Fair use in copyright law is a one of the more challenging and unpredictable legal tests around. Even those of us who frequently deal with it find it difficult to provide hard-and-fast guidance. As I wrote a few years ago, it’s simply not possibly to honestly give simple, clear, advance fair use guidelines for the multitude of situations that come up. To put it even more bluntly, as Judge Richard Posner did at a recent Chicago Bar Association seminar, the statutory definition is “totally useless.”
Against that background, what do we make of the interesting tidbit in the Obama Administration’s annual report on protecting U.S. intellectual property rights in the digital age, the “2013 Joint Strategic Plan on Intellectual Property Enforcement”? The administration, recognizing that IP enforcement “should not discourage authors from building appropriately upon the works of others,” plans to “educate authors on fair use.” How exactly? Why, by “publish[ing] and maintain[ing] an index of major fair use decisions, including a summary of the holdings and some general questions and observations that may in turn guide those seeking to apply the decisions to their own situations.”
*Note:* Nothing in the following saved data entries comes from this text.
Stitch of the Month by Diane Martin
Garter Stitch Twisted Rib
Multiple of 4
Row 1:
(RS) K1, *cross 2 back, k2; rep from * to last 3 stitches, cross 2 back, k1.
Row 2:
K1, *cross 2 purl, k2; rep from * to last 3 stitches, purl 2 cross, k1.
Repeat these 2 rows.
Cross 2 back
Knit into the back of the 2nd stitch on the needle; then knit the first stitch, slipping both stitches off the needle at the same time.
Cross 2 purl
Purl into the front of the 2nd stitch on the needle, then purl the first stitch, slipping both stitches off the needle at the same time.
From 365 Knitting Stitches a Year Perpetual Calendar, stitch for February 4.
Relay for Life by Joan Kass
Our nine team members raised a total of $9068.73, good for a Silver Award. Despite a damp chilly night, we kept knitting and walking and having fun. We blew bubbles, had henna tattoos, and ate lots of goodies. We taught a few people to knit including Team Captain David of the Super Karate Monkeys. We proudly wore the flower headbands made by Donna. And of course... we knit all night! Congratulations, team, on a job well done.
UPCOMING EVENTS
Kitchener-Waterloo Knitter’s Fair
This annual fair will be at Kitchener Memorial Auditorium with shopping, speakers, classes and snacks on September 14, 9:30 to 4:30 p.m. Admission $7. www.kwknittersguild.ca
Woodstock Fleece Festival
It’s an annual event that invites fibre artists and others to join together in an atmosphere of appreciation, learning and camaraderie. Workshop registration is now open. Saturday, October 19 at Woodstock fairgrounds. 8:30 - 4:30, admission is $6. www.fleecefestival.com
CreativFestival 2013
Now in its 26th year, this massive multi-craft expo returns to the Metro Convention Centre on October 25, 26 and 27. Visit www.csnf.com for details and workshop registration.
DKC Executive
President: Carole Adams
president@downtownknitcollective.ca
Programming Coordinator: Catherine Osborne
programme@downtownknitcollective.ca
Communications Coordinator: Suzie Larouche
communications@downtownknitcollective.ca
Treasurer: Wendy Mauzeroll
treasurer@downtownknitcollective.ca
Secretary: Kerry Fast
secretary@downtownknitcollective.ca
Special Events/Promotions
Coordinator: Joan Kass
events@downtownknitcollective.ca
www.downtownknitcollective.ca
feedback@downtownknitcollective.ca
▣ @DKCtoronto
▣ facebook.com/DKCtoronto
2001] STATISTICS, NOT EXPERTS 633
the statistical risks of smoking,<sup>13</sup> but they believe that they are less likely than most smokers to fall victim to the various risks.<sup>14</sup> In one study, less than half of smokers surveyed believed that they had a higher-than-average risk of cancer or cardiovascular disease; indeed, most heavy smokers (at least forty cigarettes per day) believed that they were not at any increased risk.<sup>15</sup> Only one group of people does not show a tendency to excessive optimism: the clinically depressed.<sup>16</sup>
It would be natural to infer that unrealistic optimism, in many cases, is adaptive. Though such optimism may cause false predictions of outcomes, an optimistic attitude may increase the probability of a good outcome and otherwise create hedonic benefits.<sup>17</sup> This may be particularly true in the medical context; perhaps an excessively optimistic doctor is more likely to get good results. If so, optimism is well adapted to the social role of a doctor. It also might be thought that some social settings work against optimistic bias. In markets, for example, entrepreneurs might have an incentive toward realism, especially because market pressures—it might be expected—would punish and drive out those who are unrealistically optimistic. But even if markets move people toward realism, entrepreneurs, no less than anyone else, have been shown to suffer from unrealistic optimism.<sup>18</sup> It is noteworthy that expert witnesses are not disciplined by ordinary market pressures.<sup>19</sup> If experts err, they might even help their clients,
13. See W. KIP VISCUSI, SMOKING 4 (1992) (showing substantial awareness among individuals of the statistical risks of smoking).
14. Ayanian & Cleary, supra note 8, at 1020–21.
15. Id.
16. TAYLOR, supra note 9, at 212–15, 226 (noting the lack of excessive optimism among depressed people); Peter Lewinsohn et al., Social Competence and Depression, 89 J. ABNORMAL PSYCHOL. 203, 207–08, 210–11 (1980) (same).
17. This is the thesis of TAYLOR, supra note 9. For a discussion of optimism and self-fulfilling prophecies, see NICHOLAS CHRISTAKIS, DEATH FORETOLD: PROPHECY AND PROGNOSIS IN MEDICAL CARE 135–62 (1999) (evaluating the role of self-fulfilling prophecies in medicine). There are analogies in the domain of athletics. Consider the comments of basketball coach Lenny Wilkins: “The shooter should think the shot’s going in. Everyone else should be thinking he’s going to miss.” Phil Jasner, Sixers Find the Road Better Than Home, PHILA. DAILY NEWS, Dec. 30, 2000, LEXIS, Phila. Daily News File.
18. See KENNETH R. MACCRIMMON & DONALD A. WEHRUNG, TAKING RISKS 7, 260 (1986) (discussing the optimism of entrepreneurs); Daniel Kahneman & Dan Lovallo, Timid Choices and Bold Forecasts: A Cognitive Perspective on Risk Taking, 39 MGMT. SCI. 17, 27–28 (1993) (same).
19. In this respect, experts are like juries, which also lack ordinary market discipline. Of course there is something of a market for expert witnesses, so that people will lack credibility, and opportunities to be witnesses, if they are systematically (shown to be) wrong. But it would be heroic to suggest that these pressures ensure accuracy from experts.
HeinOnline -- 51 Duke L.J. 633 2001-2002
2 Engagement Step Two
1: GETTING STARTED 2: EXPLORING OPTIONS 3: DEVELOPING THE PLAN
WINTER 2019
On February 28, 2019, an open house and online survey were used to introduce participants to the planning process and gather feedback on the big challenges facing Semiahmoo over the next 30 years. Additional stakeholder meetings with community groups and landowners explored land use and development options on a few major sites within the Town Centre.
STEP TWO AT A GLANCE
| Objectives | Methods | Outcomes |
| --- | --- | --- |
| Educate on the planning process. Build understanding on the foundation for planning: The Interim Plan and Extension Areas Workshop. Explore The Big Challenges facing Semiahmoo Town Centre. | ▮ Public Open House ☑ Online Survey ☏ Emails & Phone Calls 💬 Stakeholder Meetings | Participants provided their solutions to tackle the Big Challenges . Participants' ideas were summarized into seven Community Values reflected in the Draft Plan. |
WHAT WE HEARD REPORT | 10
Nice idea, I guess. But I am really not sure that journalists, researchers, writers, artists, and others who want to exercise their fair use rights are really going to be delighted just to have an index and a summary of scores of court decisions that even we copyright lawyers sometimes find difficult to reconcile.
In fairness, Victoria Espinel, the nation’s IP Czar, faces the difficult job of fighting infringement in a world full of infringers and counterfeiters (see the other 91½ pages of the report), so her office may not view spelling out fair use rights as a top priority.